Give the lines from the one containing "Question following my" through the end of the records as a JSON list of strings, one string per line, with blank lines omitted and the pictures left out.

[Data provided]

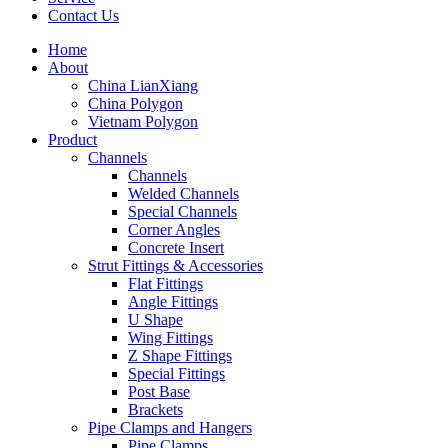
Contact Us
Home
About
China LianXiang
China Polygon
Vietnam Polygon
Product
Channels
Channels
Welded Channels
Special Channels
Corner Angles
Concrete Insert
Strut Fittings & Accessories
Flat Fittings
Angle Fittings
U Shape
Wing Fittings
Z Shape Fittings
Special Fittings
Post Base
Brackets
Pipe Clamps and Hangers
Pipe Clamps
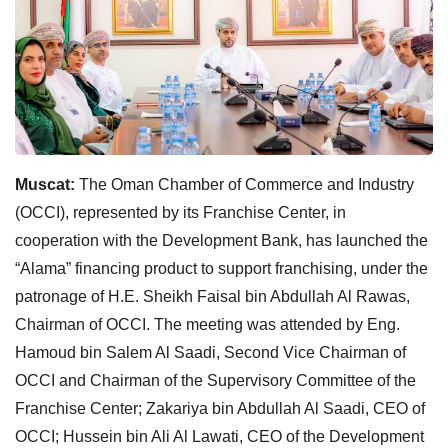
Muscat:
The Oman Chamber of Commerce and Industry
(OCCI), represented by its Franchise Center, in
cooperation with the Development Bank, has launched the
“Alama” financing product to support franchising, under the
patronage of H.E. Sheikh Faisal bin Abdullah Al Rawas,
Chairman of OCCI. The meeting was attended by Eng.
Hamoud bin Salem Al Saadi, Second Vice Chairman of
OCCI and Chairman of the Supervisory Committee of the
Franchise Center; Zakariya bin Abdullah Al Saadi, CEO of
OCCI; Hussein bin Ali Al Lawati, CEO of the Development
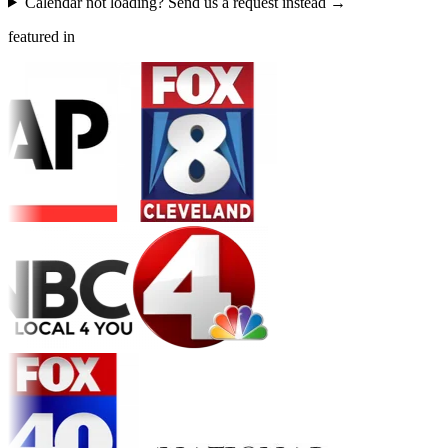
Calendar not loading? Send us a request instead →
featured in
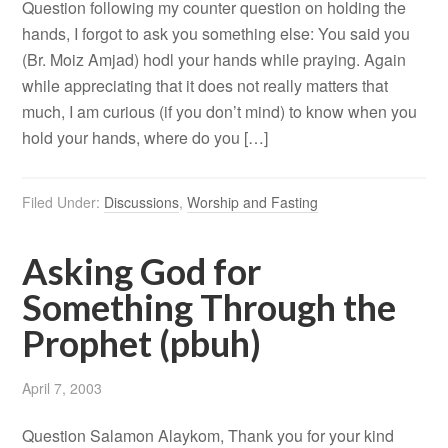
Question following my counter question on holding the
hands, I forgot to ask you something else: You said you
(Br. Moiz Amjad) hodl your hands while praying. Again
while appreciating that it does not really matters that
much, I am curious (if you don’t mind) to know when you
hold your hands, where do you […]
Filed Under:
Discussions
,
Worship and Fasting
Asking God for
Something Through the
Prophet (pbuh)
April 7, 2003
Question Salamon Alaykom, Thank you for your kind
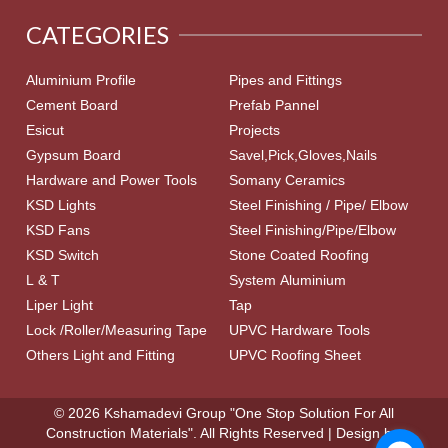
CATEGORIES
Aluminium Profile
Pipes and Fittings
Cement Board
Prefab Pannel
Esicut
Projects
Gypsum Board
Savel,Pick,Gloves,Nails
Hardware and Power Tools
Somany Ceramics
KSD Lights
Steel Finishing / Pipe/ Elbow
KSD Fans
Steel Finishing/Pipe/Elbow
KSD Switch
Stone Coated Roofing
L & T
System Aluminium
Liper Light
Tap
Lock /Roller/Measuring Tape
UPVC Hardware Tools
Others Light and Fitting
UPVC Roofing Sheet
© 2026 Kshamadevi Group "One Stop Solution For All
Construction Materials". All Rights Reserved | Design by:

[/Data provided]

[Result below]:
[
  "Question following my counter question on holding the",
  "hands, I forgot to ask you something else: You said you",
  "(Br. Moiz Amjad) hodl your hands while praying. Again",
  "while appreciating that it does not really matters that",
  "much, I am curious (if you don’t mind) to know when you",
  "hold your hands, where do you […]",
  "Filed Under:",
  "Discussions",
  ",",
  "Worship and Fasting",
  "Asking God for",
  "Something Through the",
  "Prophet (pbuh)",
  "April 7, 2003",
  "Question Salamon Alaykom, Thank you for your kind",
  "CATEGORIES",
  "Aluminium Profile",
  "Pipes and Fittings",
  "Cement Board",
  "Prefab Pannel",
  "Esicut",
  "Projects",
  "Gypsum Board",
  "Savel,Pick,Gloves,Nails",
  "Hardware and Power Tools",
  "Somany Ceramics",
  "KSD Lights",
  "Steel Finishing / Pipe/ Elbow",
  "KSD Fans",
  "Steel Finishing/Pipe/Elbow",
  "KSD Switch",
  "Stone Coated Roofing",
  "L & T",
  "System Aluminium",
  "Liper Light",
  "Tap",
  "Lock /Roller/Measuring Tape",
  "UPVC Hardware Tools",
  "Others Light and Fitting",
  "UPVC Roofing Sheet",
  "© 2026 Kshamadevi Group \"One Stop Solution For All",
  "Construction Materials\". All Rights Reserved | Design by:"
]